Do you remember the television commercial, “Cotton… The fabric of our lives?” Sometimes I think the real thread running through our lives is stress. Just when we think we’ve mastered one stressful part of our lives, we slide seamlessly into another. In this chapter of my life I’m learning to be Alpha dog to two puppies and to surrender my need for a clean house. At the moment the courtyard and the outside of three sets of French doors look like Jackson Pollock paintings done in mud.
Perhaps I should tape canvas to the doors and see if I can get a gallery showing for the girls and their “work.”
Other than cleaning up after muddy puppies, my life has been pretty calm.
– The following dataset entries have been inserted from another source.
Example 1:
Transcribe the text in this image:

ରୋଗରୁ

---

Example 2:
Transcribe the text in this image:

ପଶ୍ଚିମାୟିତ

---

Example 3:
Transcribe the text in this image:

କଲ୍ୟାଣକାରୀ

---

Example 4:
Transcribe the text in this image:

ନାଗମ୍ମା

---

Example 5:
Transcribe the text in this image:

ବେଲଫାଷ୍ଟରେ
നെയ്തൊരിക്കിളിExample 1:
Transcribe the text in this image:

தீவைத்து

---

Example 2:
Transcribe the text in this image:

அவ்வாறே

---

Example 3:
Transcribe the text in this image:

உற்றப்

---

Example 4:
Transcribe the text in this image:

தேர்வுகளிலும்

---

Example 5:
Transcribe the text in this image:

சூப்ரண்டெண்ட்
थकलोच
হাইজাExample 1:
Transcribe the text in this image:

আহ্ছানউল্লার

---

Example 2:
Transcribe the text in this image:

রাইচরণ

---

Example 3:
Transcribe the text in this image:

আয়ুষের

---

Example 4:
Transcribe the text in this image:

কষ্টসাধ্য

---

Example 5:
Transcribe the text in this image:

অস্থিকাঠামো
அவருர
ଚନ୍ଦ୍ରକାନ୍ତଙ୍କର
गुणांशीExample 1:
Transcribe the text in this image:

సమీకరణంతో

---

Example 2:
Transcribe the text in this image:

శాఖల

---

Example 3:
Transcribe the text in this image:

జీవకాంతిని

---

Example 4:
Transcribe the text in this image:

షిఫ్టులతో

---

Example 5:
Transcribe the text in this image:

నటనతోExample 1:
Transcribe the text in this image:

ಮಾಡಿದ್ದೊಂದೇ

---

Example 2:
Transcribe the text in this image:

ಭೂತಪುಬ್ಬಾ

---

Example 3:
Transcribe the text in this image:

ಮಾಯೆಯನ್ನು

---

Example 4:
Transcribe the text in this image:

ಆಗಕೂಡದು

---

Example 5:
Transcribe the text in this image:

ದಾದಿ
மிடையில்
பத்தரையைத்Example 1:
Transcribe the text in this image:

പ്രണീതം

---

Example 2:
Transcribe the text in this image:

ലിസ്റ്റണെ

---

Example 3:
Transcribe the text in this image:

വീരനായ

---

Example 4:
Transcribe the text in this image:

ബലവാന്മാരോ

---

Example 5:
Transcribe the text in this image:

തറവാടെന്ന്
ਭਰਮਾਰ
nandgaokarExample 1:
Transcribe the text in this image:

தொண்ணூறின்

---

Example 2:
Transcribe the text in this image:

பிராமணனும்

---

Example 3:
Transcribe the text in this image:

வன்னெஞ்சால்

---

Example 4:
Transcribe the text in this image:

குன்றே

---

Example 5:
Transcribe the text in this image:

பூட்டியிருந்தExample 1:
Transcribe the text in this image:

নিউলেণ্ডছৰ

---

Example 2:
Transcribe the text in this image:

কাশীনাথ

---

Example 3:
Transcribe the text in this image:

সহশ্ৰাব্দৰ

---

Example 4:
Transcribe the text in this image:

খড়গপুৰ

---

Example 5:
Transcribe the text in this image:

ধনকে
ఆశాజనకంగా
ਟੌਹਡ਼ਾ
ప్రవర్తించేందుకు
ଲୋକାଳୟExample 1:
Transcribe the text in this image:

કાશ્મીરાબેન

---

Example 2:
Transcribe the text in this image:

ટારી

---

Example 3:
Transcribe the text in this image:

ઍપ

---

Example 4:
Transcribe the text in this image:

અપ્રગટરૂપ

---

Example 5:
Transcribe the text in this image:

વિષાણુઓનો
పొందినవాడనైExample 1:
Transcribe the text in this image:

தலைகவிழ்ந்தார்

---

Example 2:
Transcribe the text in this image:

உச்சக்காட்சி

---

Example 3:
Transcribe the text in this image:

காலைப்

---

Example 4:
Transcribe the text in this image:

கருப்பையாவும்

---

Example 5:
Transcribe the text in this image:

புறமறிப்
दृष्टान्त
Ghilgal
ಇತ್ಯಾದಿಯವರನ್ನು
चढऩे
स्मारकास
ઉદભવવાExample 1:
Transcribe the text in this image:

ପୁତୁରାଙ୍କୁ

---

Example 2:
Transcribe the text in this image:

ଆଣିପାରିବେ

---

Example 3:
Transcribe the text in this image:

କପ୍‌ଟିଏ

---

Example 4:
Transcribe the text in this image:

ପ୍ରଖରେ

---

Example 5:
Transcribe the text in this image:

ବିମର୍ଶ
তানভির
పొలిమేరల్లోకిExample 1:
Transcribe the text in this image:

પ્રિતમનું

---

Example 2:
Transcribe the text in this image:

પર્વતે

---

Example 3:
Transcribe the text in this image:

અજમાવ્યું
Unlike many of you, I haven’t been getting ready for Hanukkah or a big Christmas, a stressful time to be sure. I have been thinking about my husband, James, who went for a walk six Christmas’s ago and never returned. Sometimes I wonder how I’ve been able to resume my life, especially since I lost the rest of my family the same day.
Some Christmases have been easier than others. Just when I thought this one would be a piece of cake, a week ago I found myself laying on the floor of a department store dressing room for an hour and a half with what may have been a panic attack.
The term “panic attack” is a misnomer. Consciously I wasn’t thinking about another Christmas without James, or even that is was mother’s birthday, or this was the second year without her. I wasn’t panicked about anything. I was returning a blouse and visiting with a friend. Hardly conditions that would cause an increased heart rate and feeling like I was going to pass out. Since then I’ve been meditating more; I wore a heart monitor for a few days and will have a stress test after the New Year just to be sure.
The holidays can be stressful and difficult for lots of people, especially if we’re reminded of the loss of a family member or perhaps someone we love is seriously ill or troubled. My online blogging friend, Tamera, calls them “EMOTIONAL MIND FIELDS.” The best thing we can do is to ask God for help—if you’re so inclined—and to search for a thread of hope. One thing I know for sure is negativity feeds on itself and before long, we’re mired in hopelessness instead of hopefulness.
Hope isn’t just a four-letter word. Hope is a real and powerful thing.
Hope puts ideas into motion, educates children and frees people from the shackles of illness and poverty. Hope enables us to visualize new things and miracles yet to be created. What would we be without hope? Every time we surrender our hope, we stop living and believing in life, and as soon as we stop believing, we lose more than our hope. We lose a part of who we can become.
Hope is intangible, but at the same time, you can almost reach out and touch it! I pray you wrap yourselves in blankets of hope this holiday season.